30 Nov 2017
CLAIM officially kicks off in November 2017
The official kick-off of CLAIM: Cleaning marine Litter by developing and Applying Innovative Methods took place in November, on Crete, Greece. During the event 19 partners across 13 EU countries Tunisia and Lebanon met to discuss future plans and actions to power start the project.
The newly funded, EU Horizon 2020 project targets increasing pollution in marine areas by focusing on the development of innovative cleaning technologies and approaches.
The project will seek out new strategies for prevention and in situ management visible and invisible marine litter with a focus on the Mediterranean and Baltic Sea.
“Marine Litter has been detected worldwide in all major marine habitats, in sizes from microns to meters. Especially in the marine and coastal environment of semi-enclosed seas, such as the Mediterranean and Baltic Sea, litter pollution is a challenging restoration and governance issue.” comments Co-coordinator, Dr.
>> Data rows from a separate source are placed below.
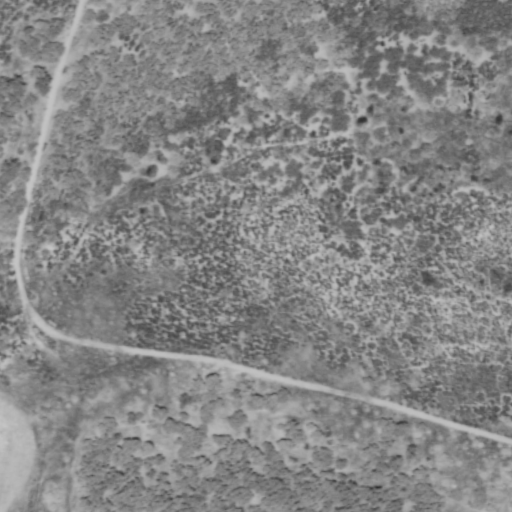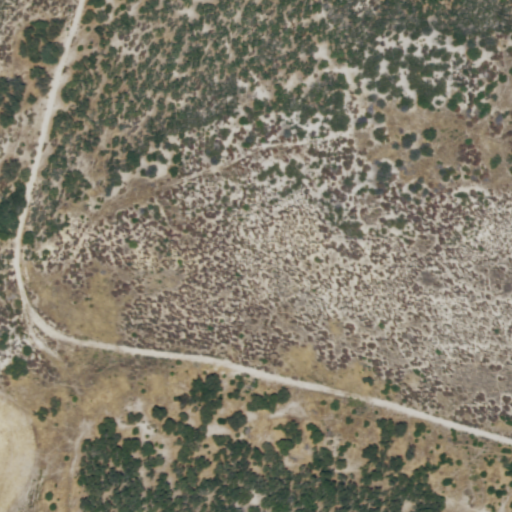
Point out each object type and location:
road: (79, 397)
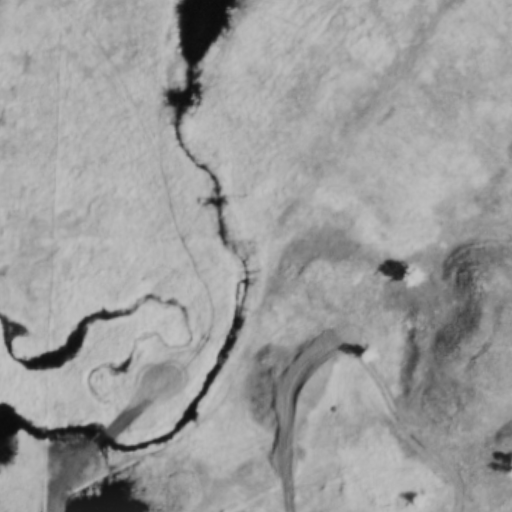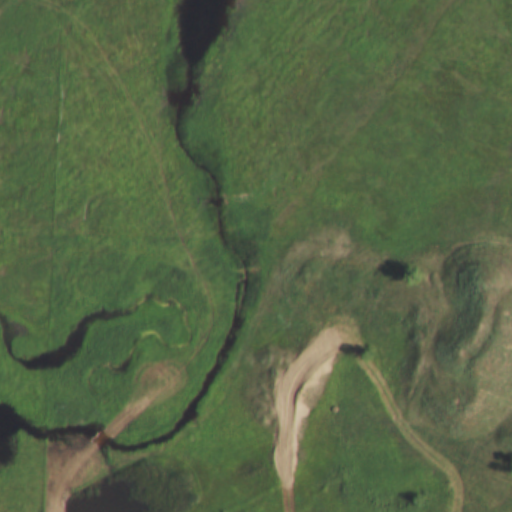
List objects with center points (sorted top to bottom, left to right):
quarry: (24, 113)
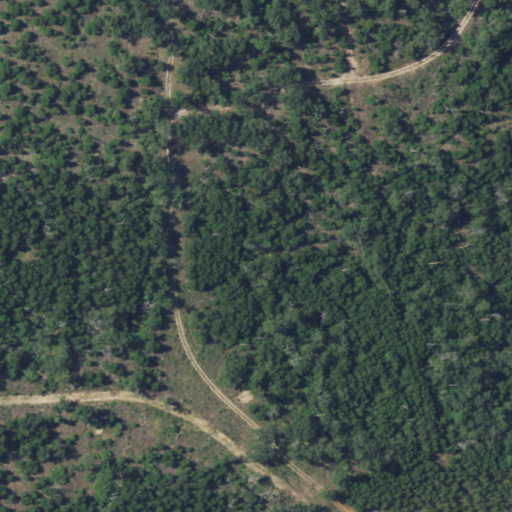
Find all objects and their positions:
park: (144, 462)
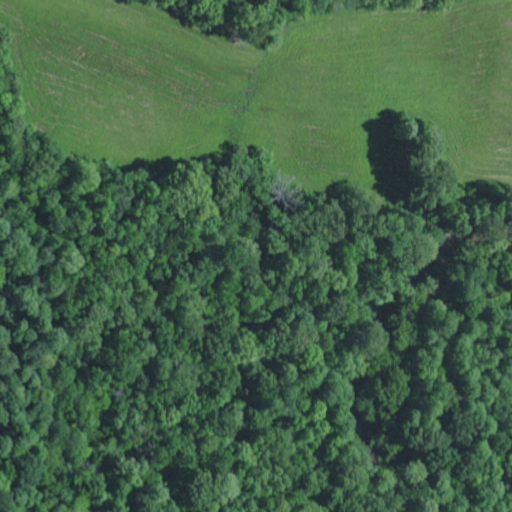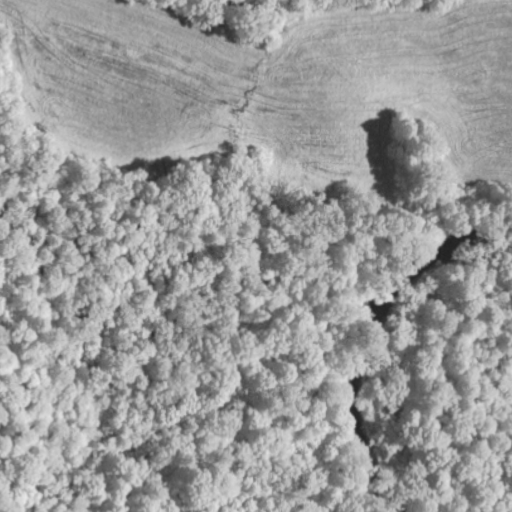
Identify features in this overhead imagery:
river: (369, 335)
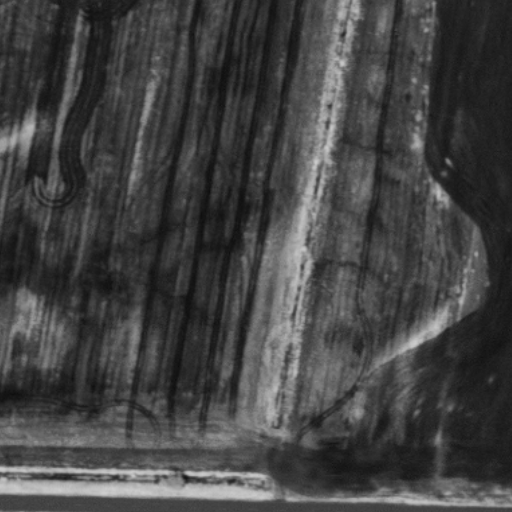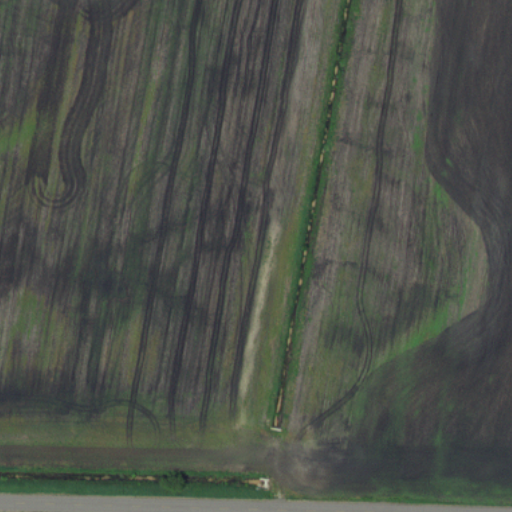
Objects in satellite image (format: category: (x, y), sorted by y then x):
road: (186, 508)
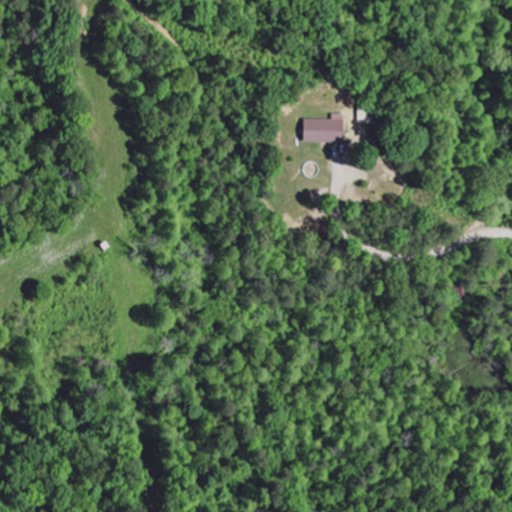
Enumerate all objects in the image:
building: (325, 130)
Nikoleta Bellou, Hellenic Centre for Marine Research (HCMR), Greece.
Five key technological innovations will prevent litter from entering the sea at two main source points: wastewater treatment plants and river mouths.
In terms of waste water treatement an automated cleaning device will be developed and tested to filter out micro-plastic and prevent bigger microlitter from entering marine areas.
On the nano level, a photocatalytic device will use project-developed and validated green nanostructured coatings to degrade common invisible nano-plastics, such as polypropylene (PP), polyethylene (PE), PVC and nylon, using the power of sunlight.
At river mouths, floating booms equipped with cameras monitoring the collection of litter will be strategically placed to collect visible floating pieces, before or as they enter the sea.
The project will demonstrate for the first time a small scale thermal treatment device that uses clean plasma technology to pyrolise floating plastic litter items, producing fuel (syngas) and recoverable heat to be exploited on marine litter-collecting boats and at port facilities.
Among other methods planned by the project is also the development of a new filtering system for detecting micro-plastic in open seas by using ships of opportunity or, FerryBoxes.
Real-world testing will be at the core of the CLAIM innovation cycle with new technologies being tested in-situ in key areas across the Mediterranean and the Baltic Sea (Baltic Sea (near Denmark), Lyon Gulf, Ligurian Sea, Saronikos Gulf). Alongside tests, the Europe-wide consortium will seek out new business models to enhance the economic feasibility for upscaling CLAIM innovations.
Data collected during the project will feed into new models determining the concentrations of macro and microlitter on basin scale both in Mediterranean and the Baltic Sea.